A FIFA spokeswoman told the BBC that it hired Teneo to "to work across operational and reputational priorities."

Teneo declined a Huffington Post request for comment.

Blue Rubicon, which according to the acquisition announcement will remain under separate management from Teneo, has an office in Doha, Qatar, and lists the Qatari Supreme Development and Legacy Committee, the arm of the government responsible for the World Cup, as a client on its web site. The site says the firm has at least two employees in Doha to work full-time with the committee.

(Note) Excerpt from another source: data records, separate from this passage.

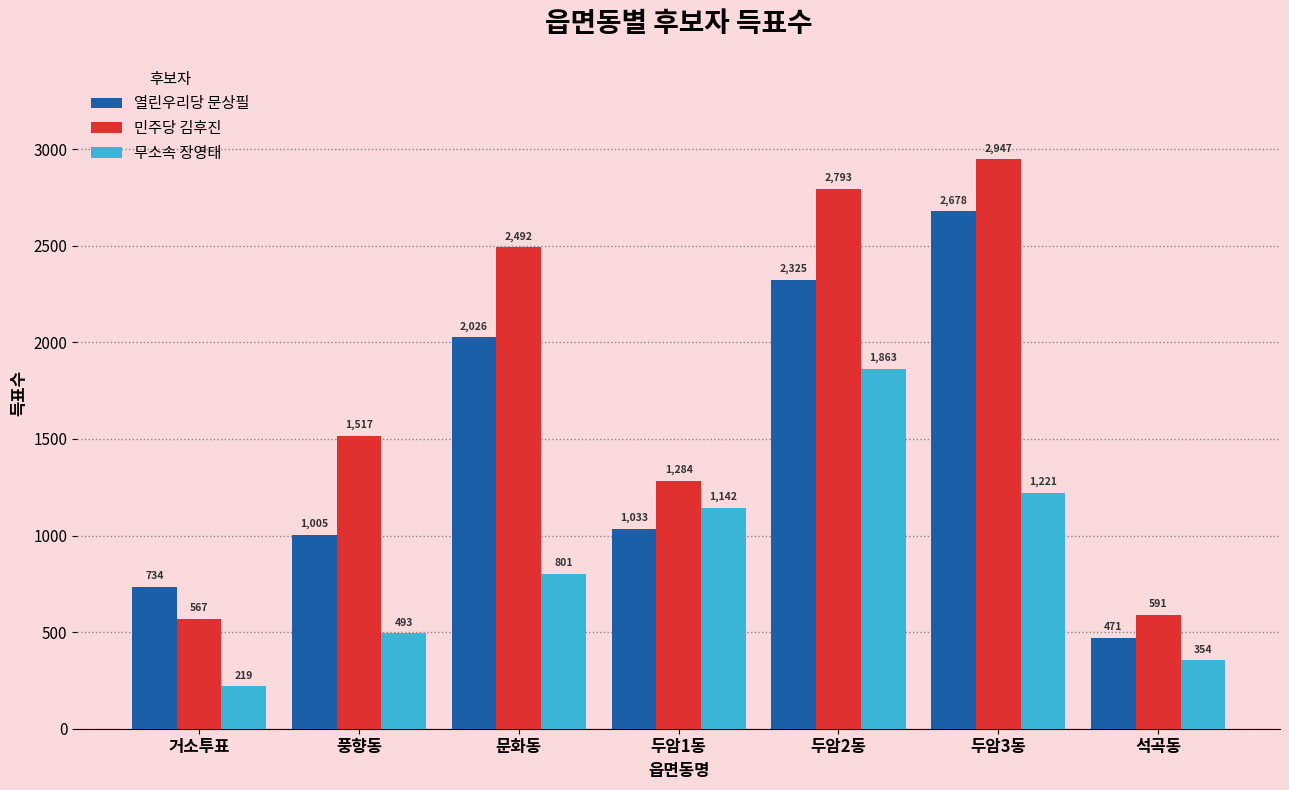

How many data points does each series have?

7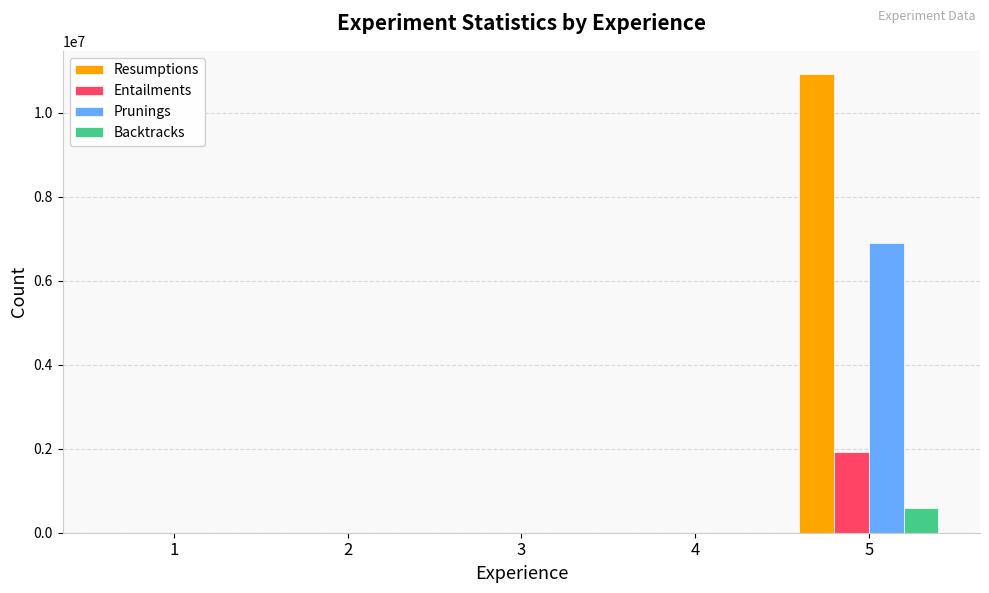

What is the sum of all Entailments values?

1919476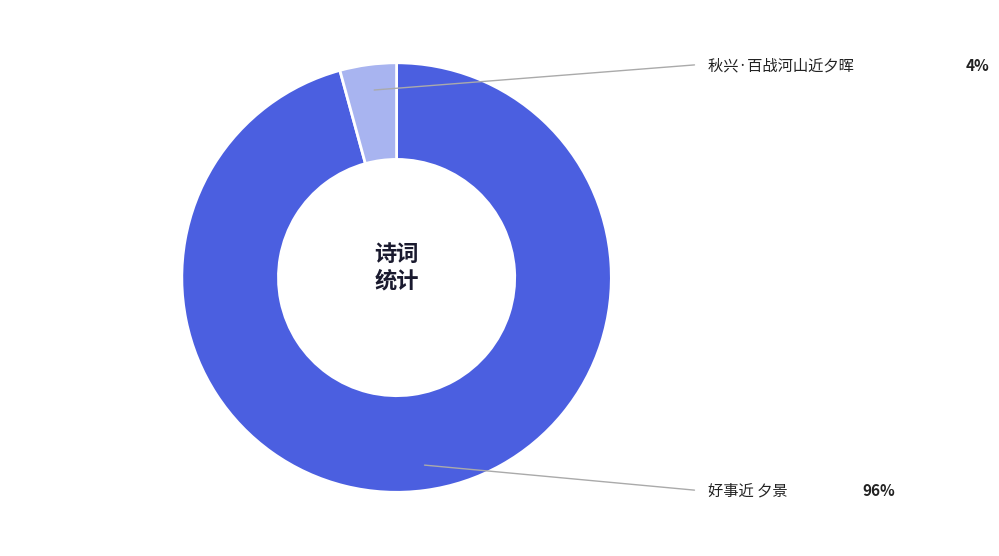

Does any single category account for the majority?

Yes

Qatar has been the subject of corruption allegations since FIFA awarded it the World Cup in 2010, and its labor system, which human rights and labor organizations have likened to “modern day slavery,” has also drawn international scrutiny. The International Trade Union Confederation, a global labor organization, estimated that as many as 4,000 workers -- most of them migrants from other countries -- could die on World Cup-related construction projects before the event begins. The Guardian reported that Nepalese migrant workers in Qatar died at a rate of one every two days in 2014.

Though committees within the Qatari government have proposed labor reforms, international groups have said it has failed to implement them, and World Cup sponsors have begun to acknowledge the issue.

Those reports underscored the “reputational damage” Qatar had suffered as part of the World Cup process and the reason it brought Blue Rubicon in to help, one Middle East-focused write-up of the relationship said. Blue Rubicon’s work is specifically aimed at the World Cup bid, while another firm handles the nation’s overall reputation, according to industry publications.

Both FIFA and the Qatari Supreme Legacy and Development Committee have donated to the Clinton Foundation. FIFA gave between $50,00o and $100,000, according to the foundation’s documents, while the Qatari committee donated between $250,000 and $500,000.